IT IS depressing that Richard T Ford (TES, Letters, October 30) seeks to justify the level of funding in his sixth form by implying that students in a college like this receive an inferior learning experience to that of his own pupils.
We have always acknowledged that some 16-year-olds are more suited to a small sixth form, especially in the school they have attended since they were 11, just as some thrive in the atmosphere of a large college. I do not think that anyone is claiming that school sixth forms are bad (although they cannot offer the breadth of curriculum choice of a larger institution), just that they are more expensive than colleges.
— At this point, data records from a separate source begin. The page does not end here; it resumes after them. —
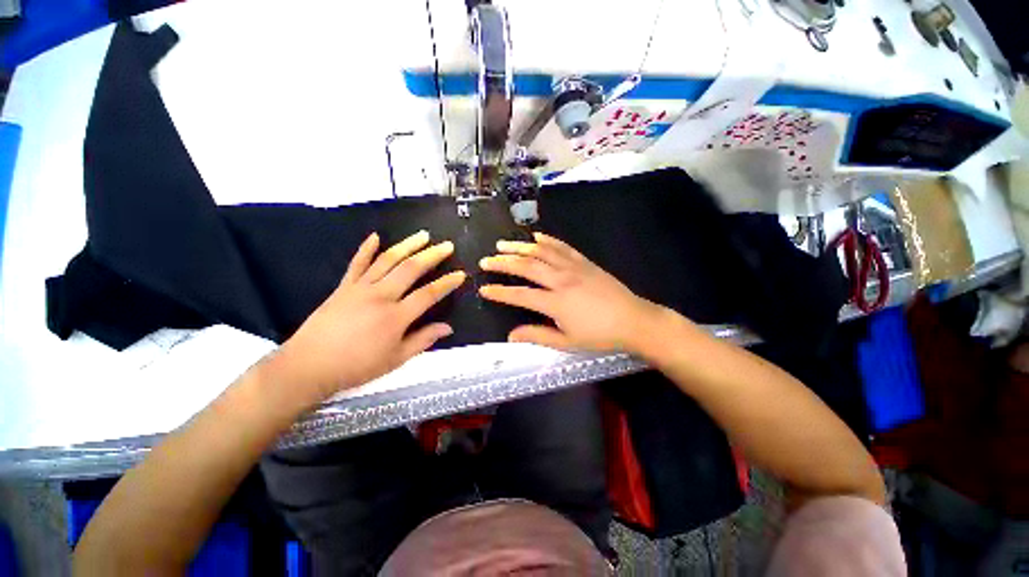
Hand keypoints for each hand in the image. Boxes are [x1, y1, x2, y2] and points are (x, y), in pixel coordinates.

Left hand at [267, 231, 465, 402]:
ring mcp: (360, 288)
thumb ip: (423, 340)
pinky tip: (375, 236)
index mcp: (395, 317)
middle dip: (432, 255)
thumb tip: (448, 328)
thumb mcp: (396, 359)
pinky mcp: (343, 287)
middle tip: (447, 245)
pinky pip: (356, 263)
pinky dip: (366, 248)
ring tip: (423, 235)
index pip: (428, 294)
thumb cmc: (356, 366)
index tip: (460, 274)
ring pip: (387, 260)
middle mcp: (380, 296)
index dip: (447, 283)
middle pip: (410, 269)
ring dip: (407, 245)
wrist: (308, 366)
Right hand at [479, 232, 664, 352]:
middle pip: (526, 267)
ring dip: (520, 247)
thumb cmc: (600, 336)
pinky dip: (547, 240)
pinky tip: (536, 236)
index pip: (520, 295)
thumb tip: (511, 336)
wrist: (634, 321)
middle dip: (503, 263)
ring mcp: (574, 268)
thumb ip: (537, 336)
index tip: (483, 289)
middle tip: (486, 260)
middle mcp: (561, 280)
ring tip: (502, 244)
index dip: (499, 292)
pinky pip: (563, 247)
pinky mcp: (585, 262)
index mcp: (555, 303)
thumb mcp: (567, 342)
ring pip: (541, 252)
Archbishop Tenison's school offers up to four AAS level subjects to pupils who have gained five or more GCSEs at A*-C, with A or B grades preferred in the subjects to be studied. We allow students to follow an A-level course with four GCSEs at C or above, thus taking some who are not acceptable in other schools or colleges. Many of them achieve their objectives, as did our top student in 1998, who gained five A-levels all of them with a grade A.
Although colleges have been "starved of resources" since 1993, we have managed to retain those features which distinguished us as a school up to 1988, and our examination results have improved every year. I have never attacked local schools even by innuendo; nor have I ever claimed that our college is right for all young people. I cannot accept, however, that we are by definition unable to offer the educational experience to our students which they enjoy and appreciate.